Our strength is in the community support our grants demonstrate. Our funding has an incredibly strong voice, backed by our 85 participating business and the literally hundreds of thousands of their participating customers. We make a very powerful statement of our community’s values when we pledge funds.

This was made personally apparent to me at a GOCO board meeting held this fall in Crested Butte, where I had the opportunity for multiple conversations with GOCO board members expressing the absolute necessity of these local funding sources.

They simply won’t give a project money unless it has local support, and they are extremely impressed with the support open space receives here in the valley. They notice when entities such as the Gunnison Valley Land Preservation Board receive more than 80% of voter approval. Many of them were asking me how to start their own 1% funding program in Denver. I take that as a great compliment for our organization.

So what, exactly, has been preserved? Why are such words as “vital” and “critical” being thrown around in relation to this project?

The North Pole Basin is a large and important piece of the High Elk Corridor, a vast tract of land situated between the Maroon Bells-Snowmass and Raggeds Wilderness areas, surrounded by the White River National Forest. It stretches from Gothic to Marble, including the historic mining towns of Schofield Park and Crystal. For the outdoor enthusiast, these are the homes of trails such as Yule Creek and West Maroon, guarded by the sentinels of Baldy, Crystal, Treasure and Treasury. Preservation of the High Elk Corridor stands as one of Colorado’s longest running conservation efforts.

Here, thousands of acres of mining claims created in the 1800’s have remained privately owned. But now, through the conservation efforts of the Trust for Public Land, Rocky Mountain Biological Laboratory and Crested Butte Land Trust, over 1,800 acres are preserved. 1% for Open Space has been an important funding partner to these organizations throughout many of these preservation projects.

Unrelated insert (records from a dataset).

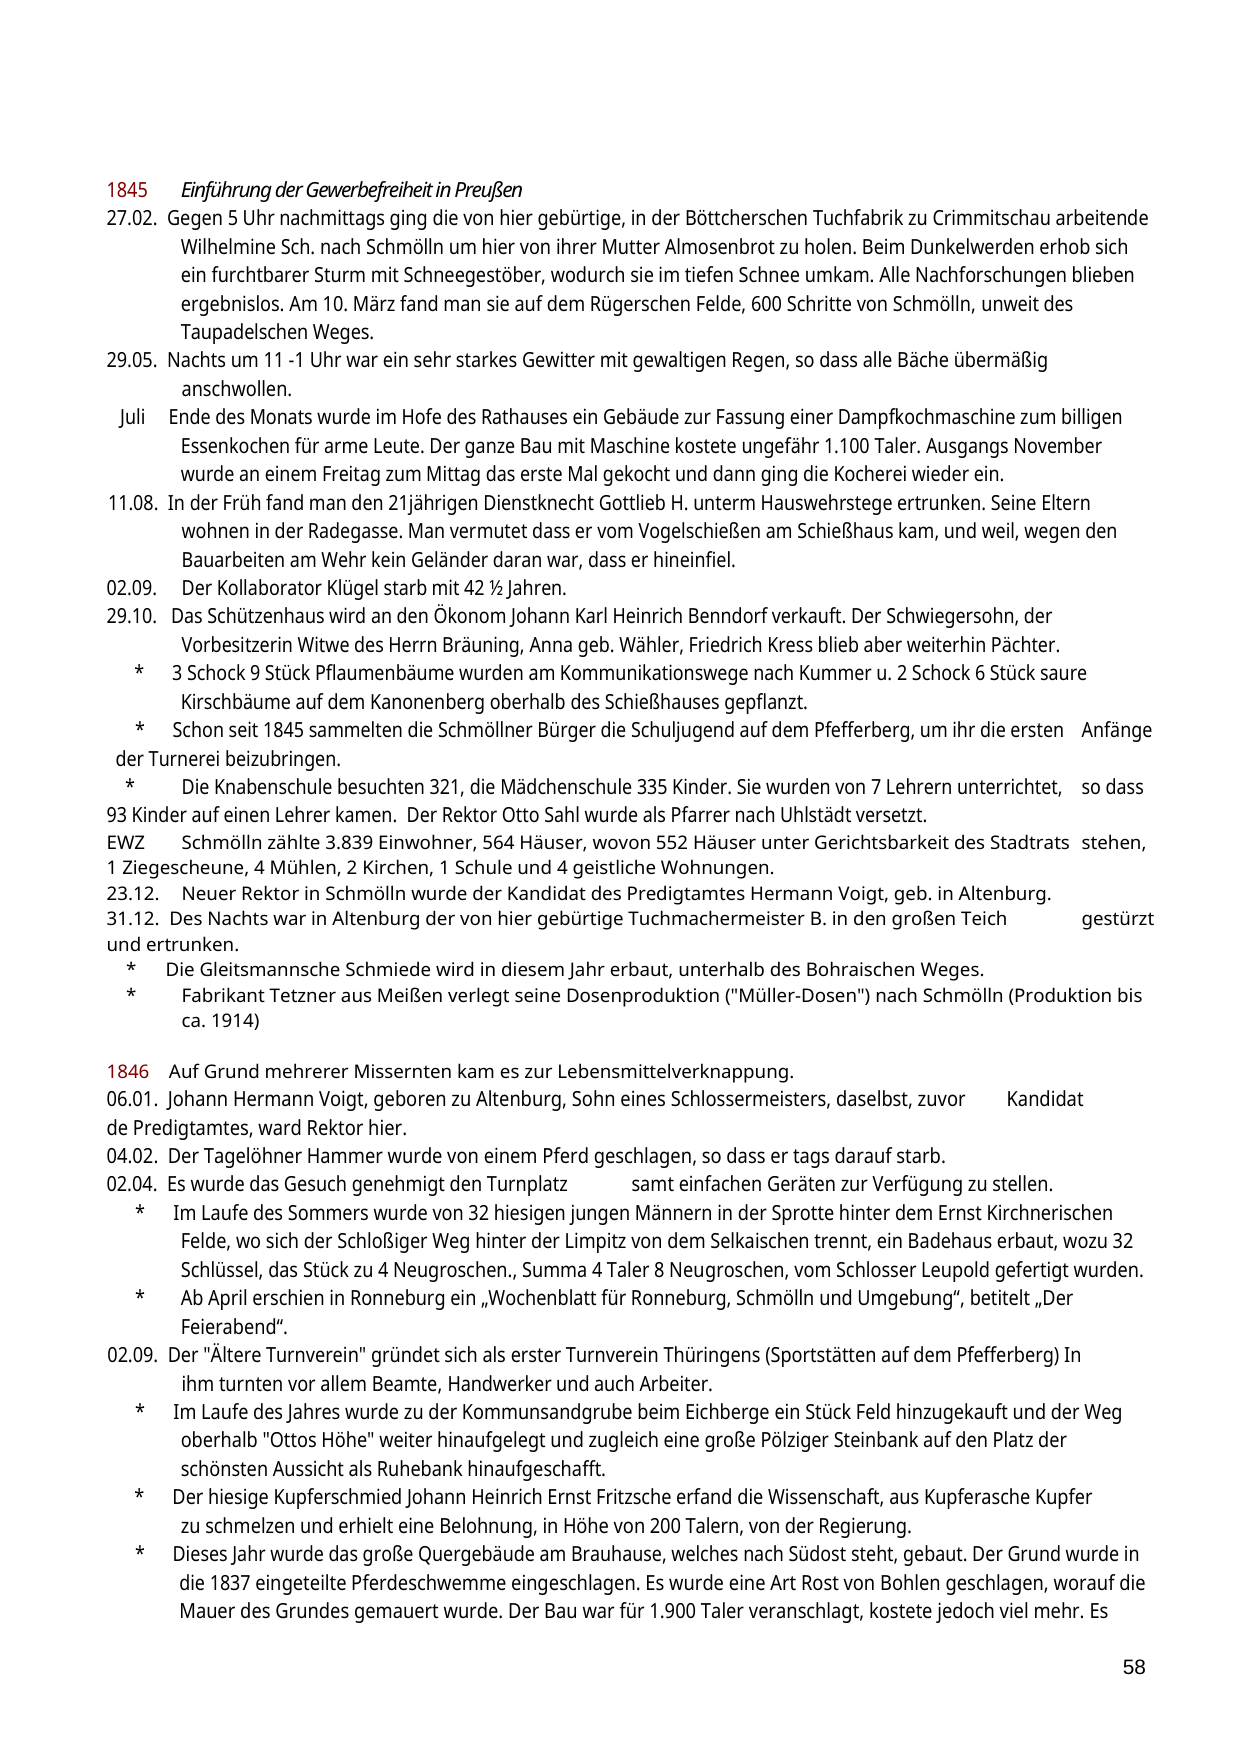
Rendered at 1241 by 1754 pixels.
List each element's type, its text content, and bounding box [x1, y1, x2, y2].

text 29.10. Das Schützenhaus wird an den Ökonom Johann Karl Heinrich Benndorf verkauft. Der Schwiegersohn, der Vorbesitzerin Witwe des Herrn Bräuning, Anna geb. Wähler, Friedrich Kress blieb aber weiterhin Pächter. [106, 602, 1109, 658]
text 11.08. In der Früh fand man den 21jährigen Dienstknecht Gottlieb H. unterm Hauswehrstege ertrunken. Seine Eltern wohnen in der Radegasse. Man ver­mutet dass er vom Vogelschießen am Schießhaus kam, und weil, wegen den Bauarbeiten am Wehr kein Geländer daran war, dass er hineinfiel. [108, 488, 1157, 573]
text * Die Gleitsmannsche Schmiede wird in diesem Jahr erbaut, unterhalb des Bohraischen Weges. [106, 957, 1157, 982]
text * Im Laufe des Sommers wurde von 32 hiesigen jungen Männern in der Sprotte hinter dem Ernst Kirchnerischen Felde, wo sich der Schloßiger Weg hinter der Limpitz von dem Selkaischen trennt, ein Badehaus erbaut, wozu 32 Schlüssel, das Stück zu 4 Neugroschen., Summa 4 Taler 8 Neu­groschen, vom Schlosser Leupold gefertigt wurden. [135, 1198, 1157, 1283]
text 23.12. Neuer Rektor in Schmölln wurde der Kandidat des Predigtamtes Hermann Voigt, geb. in Altenburg. [106, 880, 1157, 906]
text * Im Laufe des Jahres wurde zu der Kommunsandgrube beim Eichberge ein Stück Feld hinzugekauft und der Weg oberhalb "Ottos Höhe" weiter hinaufgelegt und zugleich eine große Pölziger Steinbank auf den Platz der schönsten Aussicht als Ruhebank hinaufgeschafft. [135, 1397, 1157, 1482]
text 02.09. Der Kollaborator Klügel starb mit 42 ½ Jahren. [106, 573, 1109, 602]
text * 3 Schock 9 Stück Pflaumenbäume wurden am Kommunikationswege nach Kummer u. 2 Schock 6 Stück saure Kirschbäume auf dem Kanonen­berg oberhalb des Schießhauses gepflanzt. [134, 658, 1157, 715]
text * Der hiesige Kupferschmied Johann Heinrich Ernst Fritzsche erfand die Wissenschaft, aus Kupferasche Kupfer zu schmelzen und erhielt eine Belohnung, in Höhe von 200 Talern, von der Regierung. [134, 1482, 1109, 1539]
text * Ab April erschien in Ronneburg ein „Wochenblatt für Ronneburg, Schmölln und Umgebung“, betitelt „Der Feierabend“. [135, 1283, 1157, 1340]
text 1846 Auf Grund mehrerer Missernten kam es zur Lebensmittelverknappung. [106, 1059, 1157, 1084]
text * Die Knabenschule besuchten 321, die Mädchenschule 335 Kinder. Sie wurden von 7 Lehrern unterrichtet, so dass 93 Kinder auf einen Lehrer kamen. Der Rektor Otto Sahl wurde als Pfarrer nach Uhlstädt versetzt. EWZ Schmölln zählte 3.839 Einwohner, 564 Häuser, wovon 552 Häuser unter Gerichtsbarkeit des Stadtrats stehen, 1 Ziegescheune, 4 Mühlen, 2 Kirchen, 1 Schule und 4 geistliche Wohnungen. [106, 772, 1157, 880]
text 31.12. Des Nachts war in Altenburg der von hier gebürtige Tuchmachermeister B. in den großen Teich gestürzt und ertrunken. [106, 906, 1157, 957]
text 1845 Einführung der Gewerbefreiheit in Preußen [106, 175, 1157, 203]
text 02.09. Der "Ältere Turnverein" gründet sich als erster Turnverein Thüringens (Sportstätten auf dem Pfefferberg) In ihm turnten vor allem Beamte, Handwerker und auch Arbeiter. [107, 1340, 1109, 1397]
text 04.02. Der Tagelöhner Hammer wurde von einem Pferd geschlagen, so dass er tags darauf starb. [106, 1141, 1109, 1169]
text 02.04. Es wurde das Gesuch genehmigt den Turnplatz samt einfachen Geräten zur Verfügung zu stellen. [106, 1169, 1109, 1198]
text * Fabrikant Tetzner aus Meißen verlegt seine Dosenproduktion ("Müller-Dosen") nach Schmölln (Produktion bis ca. 1914) [106, 982, 1157, 1033]
text 29.05. Nachts um 11 -1 Uhr war ein sehr starkes Gewitter mit gewaltigen Regen, so dass alle Bäche übermäßig anschwollen. [106, 346, 1157, 402]
text * Dieses Jahr wurde das große Quergebäude am Brauhause, welches nach Südost steht, gebaut. Der Grund wurde in die 1837 eingeteilte Pferdeschwemme eingeschlagen. Es wurde eine Art Rost von Bohlen geschlagen, worauf die Mauer des Grundes gemauert wurde. Der Bau war für 1.900 Taler veranschlagt, kostete jedoch viel mehr. Es [135, 1539, 1157, 1624]
text 27.02. Gegen 5 Uhr nachmittags ging die von hier gebürtige, in der Böttcherschen Tuchfabrik zu Crimmitschau arbeitende Wilhelmine Sch. nach Schmölln um hier von ihrer Mutter Almosenbrot zu holen. Beim Dunkelwerden erhob sich ein furchtbarer Sturm mit Schneegestöber, wodurch sie im tiefen Schnee umkam. Alle Nachforschungen blieben ergebnislos. Am 10. März fand man sie auf dem Rügerschen Felde, 600 Schritte von Schmölln, unweit des Taupadelschen Weges. [106, 203, 1157, 346]
text * Schon seit 1845 sammelten die Schmöllner Bürger die Schuljugend auf dem Pfefferberg, um ihr die ersten Anfänge der Turnerei beizubringen. [115, 715, 1157, 772]
text Juli Ende des Monats wurde im Hofe des Rathauses ein Gebäude zur Fassung einer Dampfkochmaschine zum billigen Essenkochen für arme Leute. Der ganze Bau mit Maschine kostete ungefähr 1.100 Taler. Ausgangs November wurde an einem Freitag zum Mittag das erste Mal gekocht und dann ging die Kocherei wieder ein. [120, 402, 1157, 488]
text 06.01. Johann Hermann Voigt, geboren zu Altenburg, Sohn eines Schlossermeisters, daselbst, zuvor Kandidat de Predigtamtes, ward Rektor hier. [106, 1084, 1109, 1141]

Preservation of the North Pole Basin has been orchestrated by the Crested Butte Land Trust, who will hold the conservation easement, and the Rocky Mountain Biological Laboratory, who will own the land. The property, once a Commonwealth Placer mining claim, has been purchased from the North Village Reserve, a subsidiary of the Crested Butte Mountain Resort. CBMR had acquired the property through the previous ownership of the resort. The current owners are selling the highly valued property at a bargain sale, donating 30% of its value to the conservation project.

North Pole Basin itself shares borders with Schofield Park, much of which is also permanently preserved, and the Mexican Cut, another critical piece of land preserved with the help of the Nature Conservancy in the 1990’s. The Mexican Cut is used by the Rocky Mountain Biological Laboratory for sensitive research.  With the addition of the North Pole acreage, their field of research just got a lot larger.

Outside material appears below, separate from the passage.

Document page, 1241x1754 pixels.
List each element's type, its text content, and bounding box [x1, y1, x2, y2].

Previously, access to the North Pole was only granted through permission. With RMBL’s ownership the property will be re-opened to the public via a hiking trail. Now, hiking through the water-laden basin, camping in the upper echelons of the high alpine meadows beneath Treasure Mountain, climbing Crystal Peak, and backpacking through Bear Basin, will all be available for public access through an easement granted by CBLT and RMBL.

The North Pole Basin isn’t 1% for Open Space’s first rodeo in the High Elk Corridor.  Since 1999 the organization has pledged $221,923 to preserve 232 acres in this area alone. These projects have included Schofield Park, Paradise Divide, Paradise Basin, Yule Creek, Maxfield (Gothic) Meadows, and Crystal Peak. Organizations such as the Crested Butte Land Trust, Rocky Mountain Biological Laboratory and Trust for Public Land have all received individual grants from 1% to help see these projects become a reality.

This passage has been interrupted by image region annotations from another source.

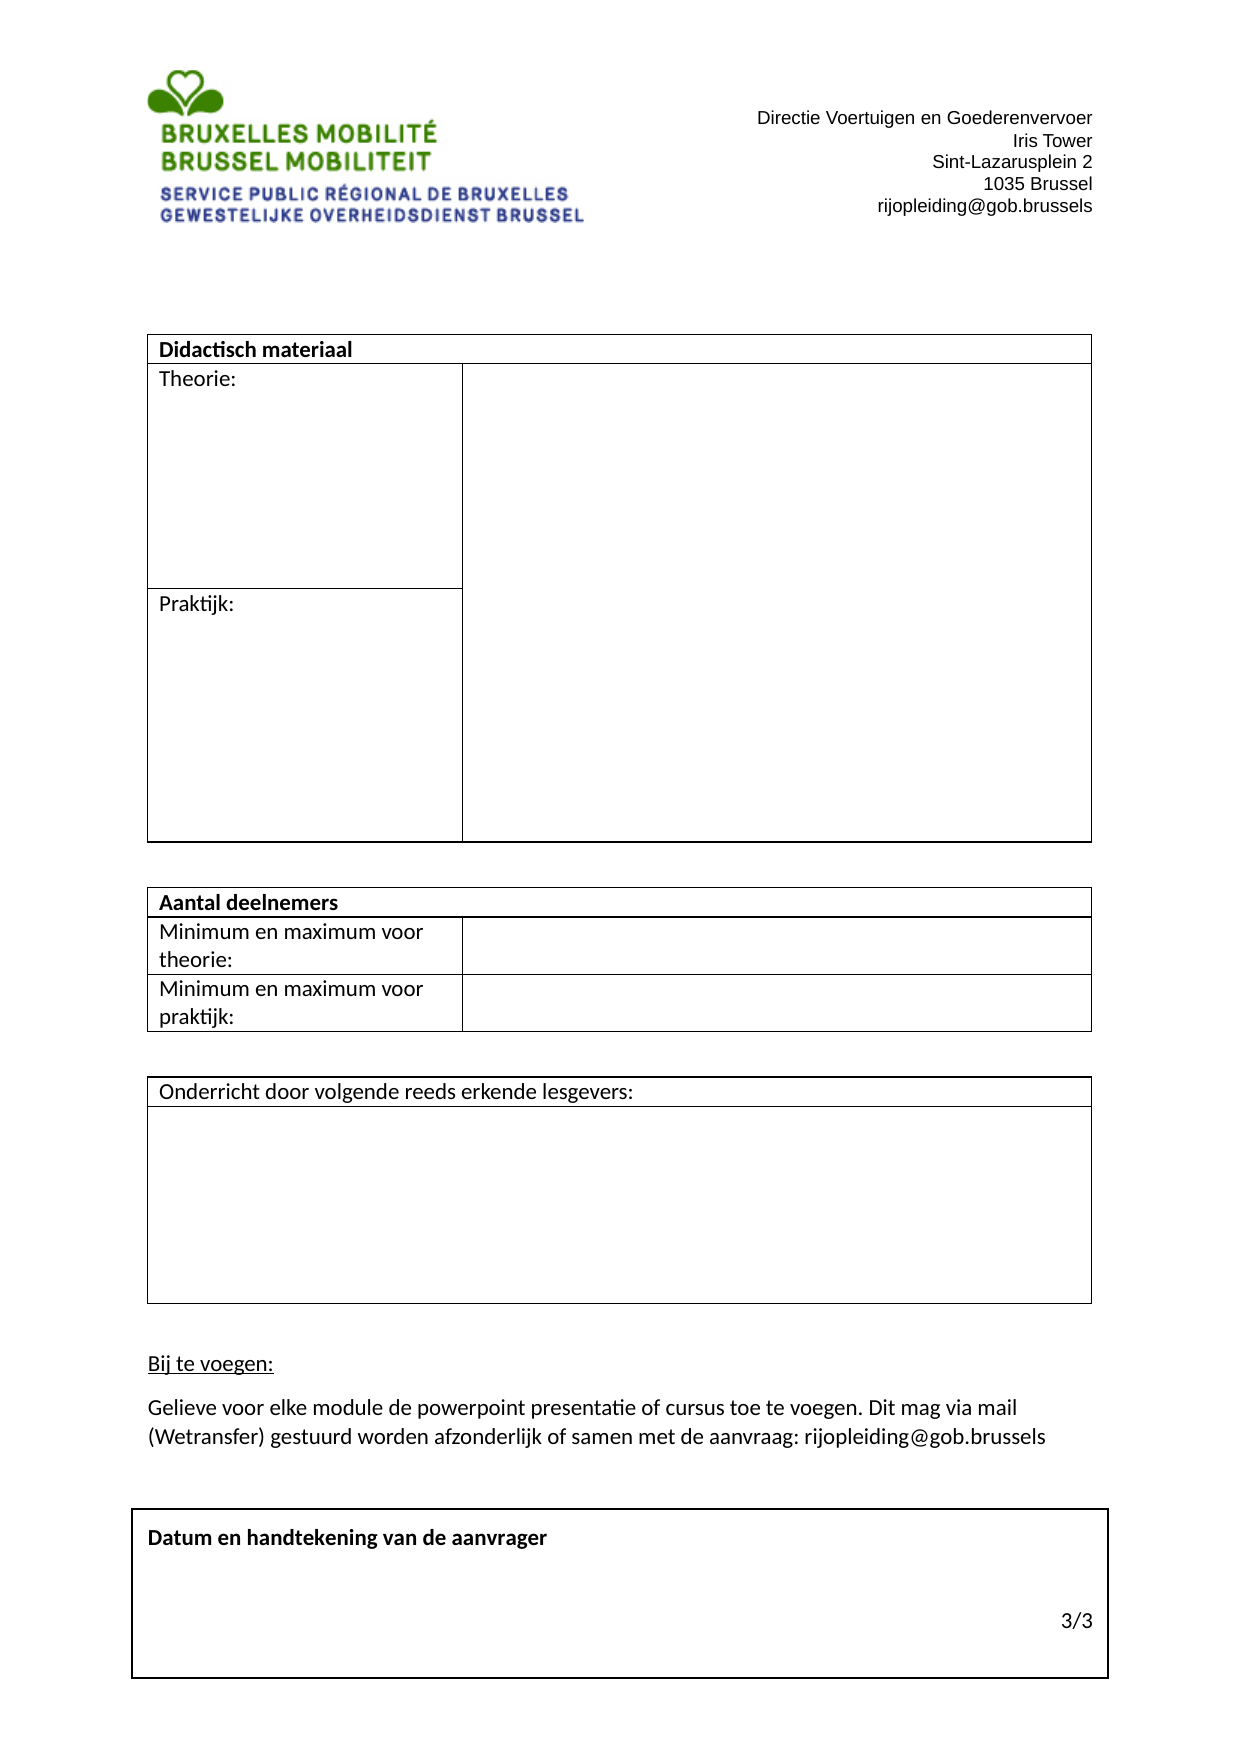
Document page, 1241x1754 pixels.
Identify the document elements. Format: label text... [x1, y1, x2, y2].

text Bij te voegen: [148, 1349, 1093, 1377]
text Gelieve voor elke module de powerpoint presentatie of cursus toe te voegen. Dit mag via mail (Wetransfer) gestuurd worden afzonderlijk of samen met de aanvraag: rijopleiding@gob.brussels [148, 1393, 1093, 1450]
table_cell Minimum en maximum voor theorie: [148, 918, 462, 973]
table_cell [463, 364, 1091, 841]
table_cell [148, 1107, 1091, 1303]
table_cell Minimum en maximum voor praktijk: [148, 975, 462, 1031]
text Datum en handtekening van de aanvrager [148, 1523, 1093, 1551]
table_header Onderricht door volgende reeds erkende lesgevers: [148, 1078, 1091, 1106]
table_header Didactisch materiaal [148, 335, 1091, 363]
table_cell [463, 918, 1091, 973]
table_header Aantal deelnemers [148, 888, 1091, 916]
table_cell Praktijk: [148, 589, 462, 841]
table_cell Theorie: [148, 364, 462, 588]
table_cell [463, 975, 1091, 1031]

It is vital for business participation in the 1% program to continue to increase, and for customers to not only frequent 1% businesses, but encourage those not yet a part of the program to join. Much of the incredible beauty we enjoy in the valley isn’t magic or free, but a result of the hard efforts of the land preservation and funding organizations we have here locally.

The real beauty in 1% is that every single person that has stepped foot through a 1% for Open Space business and purchased anything – be it a $20 pair of socks or a week’s stay in a local cabin – can feel proud to have donated to the preservation of the North Pole Basin. This program allows everyone to participate and take ownership in these successes.